• **Task brief**:
Each line containing the string "delete" should be copied out of the entries.

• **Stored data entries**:
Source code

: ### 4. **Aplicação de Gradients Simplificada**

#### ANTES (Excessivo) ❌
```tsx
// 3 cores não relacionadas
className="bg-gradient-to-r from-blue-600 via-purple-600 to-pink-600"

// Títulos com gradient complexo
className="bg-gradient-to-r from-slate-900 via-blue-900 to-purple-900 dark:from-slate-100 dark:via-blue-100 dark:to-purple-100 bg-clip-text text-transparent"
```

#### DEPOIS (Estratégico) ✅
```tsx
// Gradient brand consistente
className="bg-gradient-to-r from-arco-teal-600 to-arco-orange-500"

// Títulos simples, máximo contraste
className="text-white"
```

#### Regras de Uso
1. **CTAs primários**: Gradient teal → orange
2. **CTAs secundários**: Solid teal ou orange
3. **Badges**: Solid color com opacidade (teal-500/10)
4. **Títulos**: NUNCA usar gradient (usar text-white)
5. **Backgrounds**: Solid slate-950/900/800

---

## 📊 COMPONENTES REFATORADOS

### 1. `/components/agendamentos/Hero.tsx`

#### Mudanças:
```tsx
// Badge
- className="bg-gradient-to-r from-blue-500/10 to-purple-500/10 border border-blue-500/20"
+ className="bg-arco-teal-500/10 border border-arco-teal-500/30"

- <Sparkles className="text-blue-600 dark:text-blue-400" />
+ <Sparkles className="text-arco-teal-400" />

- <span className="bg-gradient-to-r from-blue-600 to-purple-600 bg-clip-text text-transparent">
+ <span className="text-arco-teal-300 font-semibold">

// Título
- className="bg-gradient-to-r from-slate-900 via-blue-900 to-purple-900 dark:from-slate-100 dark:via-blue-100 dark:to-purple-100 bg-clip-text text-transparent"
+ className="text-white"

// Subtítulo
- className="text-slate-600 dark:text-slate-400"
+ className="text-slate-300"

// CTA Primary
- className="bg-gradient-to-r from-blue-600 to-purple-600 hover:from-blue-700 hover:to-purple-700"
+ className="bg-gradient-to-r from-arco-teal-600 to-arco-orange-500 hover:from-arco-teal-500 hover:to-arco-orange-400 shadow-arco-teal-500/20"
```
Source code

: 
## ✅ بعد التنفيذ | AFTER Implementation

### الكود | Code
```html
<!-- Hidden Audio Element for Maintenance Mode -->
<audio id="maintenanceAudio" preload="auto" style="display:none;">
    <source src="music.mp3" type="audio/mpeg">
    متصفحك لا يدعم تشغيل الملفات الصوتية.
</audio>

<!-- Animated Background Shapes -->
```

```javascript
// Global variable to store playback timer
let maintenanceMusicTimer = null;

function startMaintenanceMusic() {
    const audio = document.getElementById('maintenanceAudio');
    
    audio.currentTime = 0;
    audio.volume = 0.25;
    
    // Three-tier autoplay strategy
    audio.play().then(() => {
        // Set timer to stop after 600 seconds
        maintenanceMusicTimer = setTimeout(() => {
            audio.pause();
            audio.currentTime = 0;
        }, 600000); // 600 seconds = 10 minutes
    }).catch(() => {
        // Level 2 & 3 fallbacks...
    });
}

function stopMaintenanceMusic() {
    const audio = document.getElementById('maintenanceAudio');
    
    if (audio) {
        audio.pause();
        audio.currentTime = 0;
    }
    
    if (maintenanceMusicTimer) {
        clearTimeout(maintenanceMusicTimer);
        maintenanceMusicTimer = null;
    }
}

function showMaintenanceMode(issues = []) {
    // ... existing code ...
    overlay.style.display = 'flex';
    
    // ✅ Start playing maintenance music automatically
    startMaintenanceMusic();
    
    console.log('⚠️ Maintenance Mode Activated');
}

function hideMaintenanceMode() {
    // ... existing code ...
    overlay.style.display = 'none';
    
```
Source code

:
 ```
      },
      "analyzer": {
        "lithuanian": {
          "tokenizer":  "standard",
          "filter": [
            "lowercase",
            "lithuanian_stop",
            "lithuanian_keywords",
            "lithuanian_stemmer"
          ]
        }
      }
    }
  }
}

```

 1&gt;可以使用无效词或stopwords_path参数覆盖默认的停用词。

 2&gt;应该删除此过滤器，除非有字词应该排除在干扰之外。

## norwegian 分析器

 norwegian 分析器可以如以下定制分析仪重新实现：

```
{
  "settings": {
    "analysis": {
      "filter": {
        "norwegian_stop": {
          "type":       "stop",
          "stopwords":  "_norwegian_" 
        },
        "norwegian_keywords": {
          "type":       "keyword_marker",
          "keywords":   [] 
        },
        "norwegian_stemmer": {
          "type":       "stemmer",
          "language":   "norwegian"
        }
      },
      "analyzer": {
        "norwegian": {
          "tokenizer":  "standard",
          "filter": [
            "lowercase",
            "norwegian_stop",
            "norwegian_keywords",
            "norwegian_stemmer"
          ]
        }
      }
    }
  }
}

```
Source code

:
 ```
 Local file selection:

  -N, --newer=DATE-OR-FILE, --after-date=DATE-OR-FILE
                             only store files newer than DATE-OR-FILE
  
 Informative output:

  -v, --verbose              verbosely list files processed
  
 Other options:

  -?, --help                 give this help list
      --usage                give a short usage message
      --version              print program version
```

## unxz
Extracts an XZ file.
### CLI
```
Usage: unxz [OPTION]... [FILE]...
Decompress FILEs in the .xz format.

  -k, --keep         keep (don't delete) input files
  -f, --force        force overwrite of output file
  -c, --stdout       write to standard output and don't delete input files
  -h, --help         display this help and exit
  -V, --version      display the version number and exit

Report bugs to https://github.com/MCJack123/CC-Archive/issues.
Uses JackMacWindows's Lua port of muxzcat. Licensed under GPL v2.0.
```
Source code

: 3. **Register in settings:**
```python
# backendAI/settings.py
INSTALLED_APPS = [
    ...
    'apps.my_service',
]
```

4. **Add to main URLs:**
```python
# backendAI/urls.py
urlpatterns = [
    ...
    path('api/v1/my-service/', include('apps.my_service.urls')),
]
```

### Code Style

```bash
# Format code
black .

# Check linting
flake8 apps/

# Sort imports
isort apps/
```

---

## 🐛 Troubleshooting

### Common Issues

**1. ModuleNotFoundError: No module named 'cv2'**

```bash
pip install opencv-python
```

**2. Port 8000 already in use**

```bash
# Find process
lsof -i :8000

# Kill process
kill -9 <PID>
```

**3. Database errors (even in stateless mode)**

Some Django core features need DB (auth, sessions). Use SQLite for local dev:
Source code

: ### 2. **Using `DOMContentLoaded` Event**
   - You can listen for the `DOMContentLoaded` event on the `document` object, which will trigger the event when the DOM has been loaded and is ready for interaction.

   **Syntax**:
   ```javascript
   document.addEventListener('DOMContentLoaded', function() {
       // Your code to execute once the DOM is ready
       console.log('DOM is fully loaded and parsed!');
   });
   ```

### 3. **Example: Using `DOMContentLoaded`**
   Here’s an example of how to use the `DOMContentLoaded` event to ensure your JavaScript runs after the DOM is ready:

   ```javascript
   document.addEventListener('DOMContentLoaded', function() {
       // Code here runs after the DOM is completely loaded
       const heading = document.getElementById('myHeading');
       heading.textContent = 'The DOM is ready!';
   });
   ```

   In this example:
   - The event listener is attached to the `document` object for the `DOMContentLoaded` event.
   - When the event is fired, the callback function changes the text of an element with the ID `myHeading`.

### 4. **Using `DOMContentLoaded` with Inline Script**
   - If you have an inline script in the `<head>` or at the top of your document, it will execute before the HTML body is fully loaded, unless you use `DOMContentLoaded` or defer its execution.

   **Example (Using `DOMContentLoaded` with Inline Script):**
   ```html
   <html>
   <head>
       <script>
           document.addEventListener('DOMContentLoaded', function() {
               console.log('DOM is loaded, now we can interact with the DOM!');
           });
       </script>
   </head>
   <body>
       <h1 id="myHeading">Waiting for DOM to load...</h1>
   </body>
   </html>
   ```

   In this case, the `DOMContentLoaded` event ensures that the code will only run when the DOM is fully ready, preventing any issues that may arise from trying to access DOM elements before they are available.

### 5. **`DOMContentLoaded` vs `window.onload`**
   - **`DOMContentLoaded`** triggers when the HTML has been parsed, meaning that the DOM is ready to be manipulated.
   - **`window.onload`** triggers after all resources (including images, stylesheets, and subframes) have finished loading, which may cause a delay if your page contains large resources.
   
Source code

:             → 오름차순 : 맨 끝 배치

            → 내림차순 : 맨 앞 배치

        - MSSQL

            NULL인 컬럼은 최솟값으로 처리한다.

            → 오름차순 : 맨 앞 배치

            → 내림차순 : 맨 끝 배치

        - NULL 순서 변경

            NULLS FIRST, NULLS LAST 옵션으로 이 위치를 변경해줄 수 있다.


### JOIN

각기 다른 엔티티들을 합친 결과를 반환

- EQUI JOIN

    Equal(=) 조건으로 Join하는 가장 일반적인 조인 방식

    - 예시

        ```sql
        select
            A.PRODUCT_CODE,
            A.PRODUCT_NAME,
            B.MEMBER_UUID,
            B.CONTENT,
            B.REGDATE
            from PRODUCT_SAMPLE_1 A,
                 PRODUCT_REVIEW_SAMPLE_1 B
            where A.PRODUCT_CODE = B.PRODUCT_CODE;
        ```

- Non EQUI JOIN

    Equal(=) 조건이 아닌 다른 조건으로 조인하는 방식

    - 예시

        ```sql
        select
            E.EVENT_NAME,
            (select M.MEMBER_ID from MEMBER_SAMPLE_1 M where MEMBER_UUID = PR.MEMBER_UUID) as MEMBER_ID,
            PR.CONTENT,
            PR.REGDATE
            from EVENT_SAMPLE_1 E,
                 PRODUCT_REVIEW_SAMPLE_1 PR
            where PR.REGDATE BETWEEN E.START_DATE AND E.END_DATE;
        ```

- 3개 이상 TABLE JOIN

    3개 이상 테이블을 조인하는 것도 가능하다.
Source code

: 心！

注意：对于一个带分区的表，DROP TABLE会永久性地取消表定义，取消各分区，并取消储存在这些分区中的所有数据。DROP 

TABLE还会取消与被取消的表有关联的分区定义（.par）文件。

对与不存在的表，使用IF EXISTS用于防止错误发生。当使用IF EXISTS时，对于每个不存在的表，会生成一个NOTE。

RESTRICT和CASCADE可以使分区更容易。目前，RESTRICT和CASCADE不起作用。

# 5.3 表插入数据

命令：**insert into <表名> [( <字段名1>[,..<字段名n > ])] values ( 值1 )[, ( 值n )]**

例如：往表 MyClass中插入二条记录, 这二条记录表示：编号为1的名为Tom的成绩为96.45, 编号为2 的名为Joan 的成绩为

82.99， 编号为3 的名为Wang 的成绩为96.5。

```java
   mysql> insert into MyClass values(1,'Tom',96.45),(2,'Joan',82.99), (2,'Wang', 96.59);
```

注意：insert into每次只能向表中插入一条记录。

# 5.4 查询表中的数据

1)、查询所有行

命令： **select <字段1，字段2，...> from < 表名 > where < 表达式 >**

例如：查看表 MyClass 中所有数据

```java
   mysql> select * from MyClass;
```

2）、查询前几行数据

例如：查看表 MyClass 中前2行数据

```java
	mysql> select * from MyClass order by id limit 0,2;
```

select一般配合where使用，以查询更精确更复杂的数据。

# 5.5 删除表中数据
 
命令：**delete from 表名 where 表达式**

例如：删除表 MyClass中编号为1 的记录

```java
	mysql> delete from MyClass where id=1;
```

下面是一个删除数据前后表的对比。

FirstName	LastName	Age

• **Expected output**:
  -k, --keep         keep (don't delete) input files
  -c, --stdout       write to standard output and don't delete input files
命令：**delete from 表名 where 表达式**
	mysql> delete from MyClass where id=1;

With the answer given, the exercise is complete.